When you pay a visit, go away rather too soon than too late; leave people always a little hungry of your company; unless you are of the class of ladies, who “make hungry where most they satisfy.”
I advise you in your dress not to follow too implicitly the fashions of Europe, and especially not to exaggerate, which is so common with imitators. In bowing with the reverence to French fashions, which is becoming in all womankind, have a decent respect to the human shapes and appearances. Why, I have seen bustles or bishops, or what do you call them, put up even in Chestnut-street by some of you, who, under the Rump Parliament, would have been taken up for a libel.
If you are well dressed, no one meeting you will ask who made your frock. One stares at the woman, and the frock is unseen. Do you believe that any one asks Madame la Hon who made her chapeau; or the pretty Countess de Vaudrueil, or the Duchess de Guiche, who plaited those diamonds, more beautiful than the starry firmament, upon their turbans; or the Duchess de Plaisance who made her shoe? No, no, the heart is full of the little foot, and there is no room there for the shoemakers and mantua-makers.
Don’t do things always the same way. If, for example, you hand a gentleman anything (a bit of anthracite of the “Peacock Vein,” or a joint of the railroad) do it with a graceful simplicity. I know an elegant of your village, polished, to be sure, only with coal-dust, who always brings his hand inconveniently to his heart as the starting-place, and then sets off in a beautiful hyperbola, and always with a velocity geometrically progressive. Do you be various; look sometimes beautiful; look sometimes well, and fore Haven’s sake, if you can, look sometimes ugly. She who wears a pretty cap every day, because it is a pretty cap, is “the cap of all the fools.”
In Paris scandal is reduced to a minimum, for two reasons; first, from the variety of events;—a large city swallows at a meal, what would feed your towns for a whole month: and secondly, because what we call breaking three or four of the commandments is here no sin. As for elopements there are none; no occasion to run away.
News and coffee are taken usually together, and both must be hot. It is low breeding to talk of anything which happened three days ago; the news of the last week is the last year’s almanack. A Parisian gentleman never speaks but of great events, and those which are just born; nor does he rashly speak of Racine or Corneille, or such like antiquated authors; it smacks of the Provinces.

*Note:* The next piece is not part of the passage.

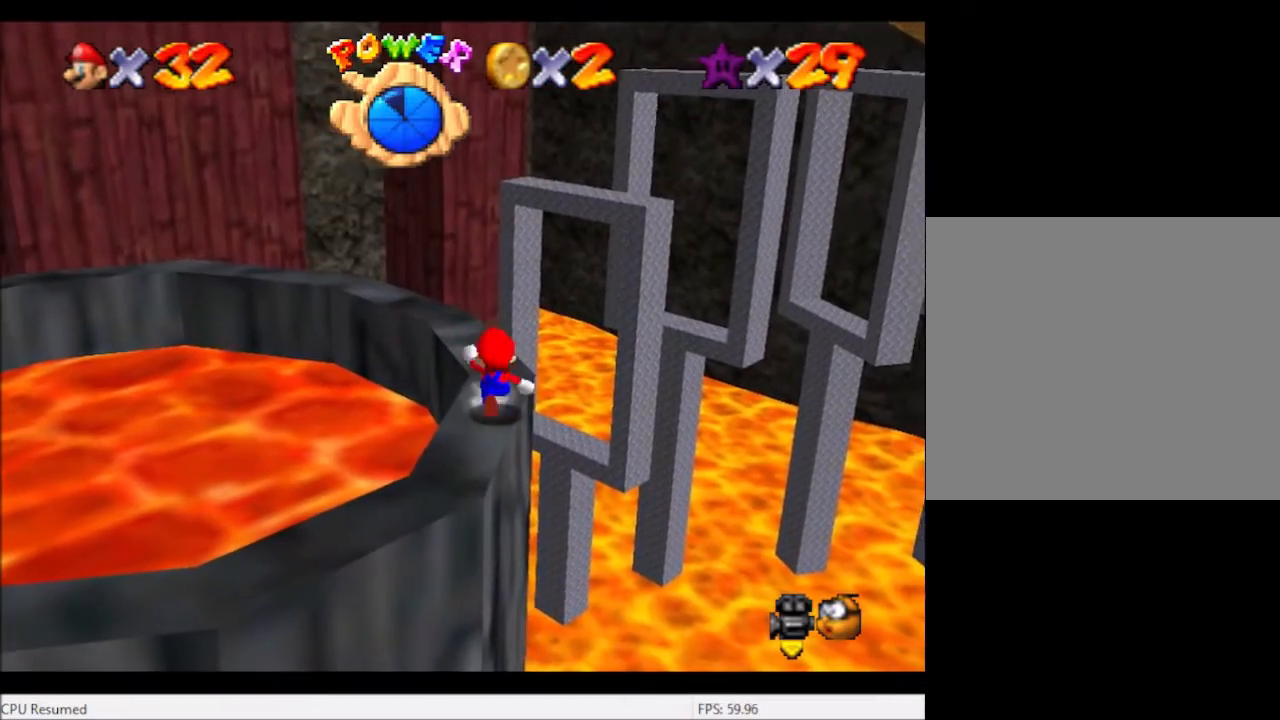
{"buttons": [], "left_stick": "up-left", "right_stick": "center", "events": []}
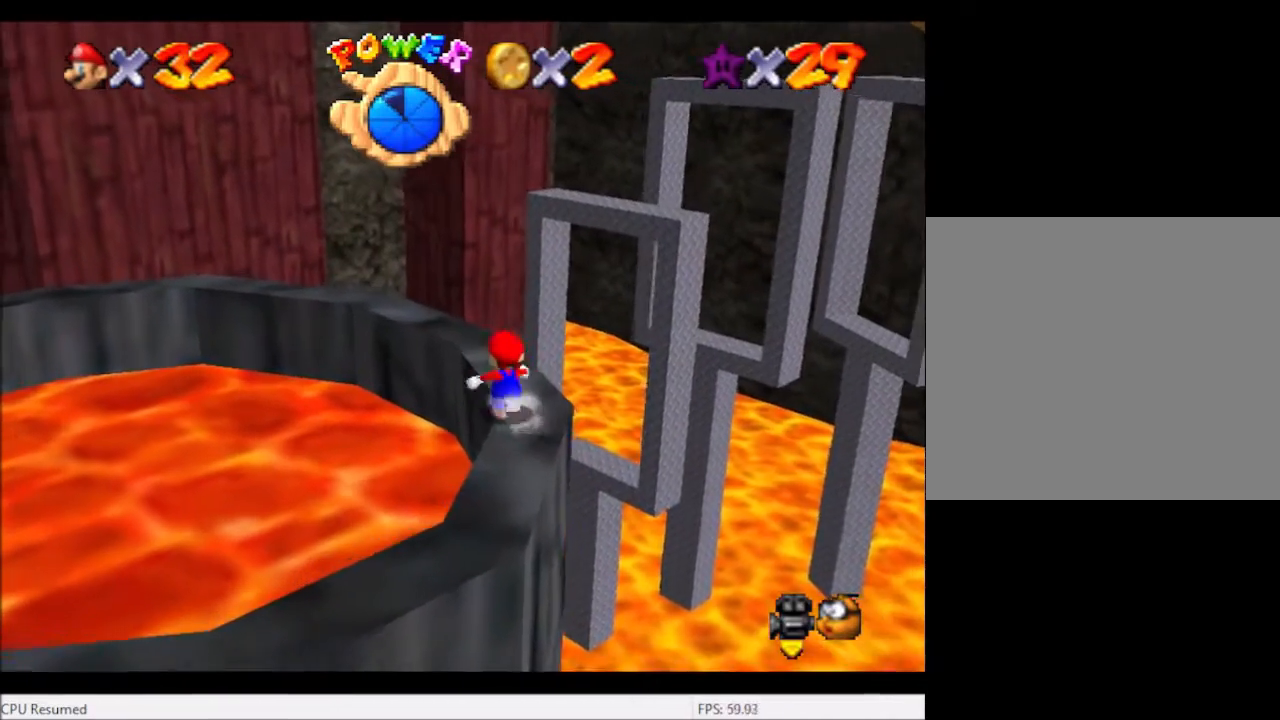
{"buttons": [], "left_stick": "up", "right_stick": "center", "events": [[334, "left_stick", "up"]]}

To be an exquisite, the qualifications are to talk of the opera and the races, and play at whist, dine at the Cercle des Etrangers, make a leg, walk in a quadrille, and avoir la plus jolie maitresse de Paris. It also recommends one greatly to have a pale face, and emaciated shanks; implying a long course of high living; besides it gives a modish languor to one’s air; it is exceedingly genteel. It is understood of course, that one must be a useful man about a woman, and have one’s pocket stuffed with her little conveniences. If she wants a pin, his pincushion is at her service; or a needle, he must have all the numbers from six to a dozen.
To be a gentleman of the bon ton, it is necessary not to be suspected of any useful employment, or of regulating life by any rule of order or economy; above all, not to be without some intrigue. Three or four persons should always be jealous of one at the same time.
With a moderate pair of whiskers and mustachios, with a little tuft on the inferior lip, and all trimmed like the garden of Versailles, he is a classic; but if you see a grisly monster, with the beard of a Scotch boar, and his hair flowing in all its St. Simonian shagginess about his shoulders, and with the sallow complexion of a quateroon, seated by the side of a smooth and elegant female, of an afternoon in the Tuileries, he is of the romantic school—I wonder you women don’t set your faces against these beards!
Gentlemen smoke now in Europe every where, but chew and spit nowhere. I have observed that the French Exchange, where several thousand persons daily congregate upon a white marble floor, is always pure from the contamination of spitting. The French are, however, often disagreeable, by spitting in their handkerchiefs. The best model, they say, in such matters, is an English gentleman. The ancient Persians were a still better. An Englishman often gets into good, sometimes bad customs, from a pure antigallic opposition, as Lord Burleigh turned out his toes, because Sir Christopher Hatton turned his in.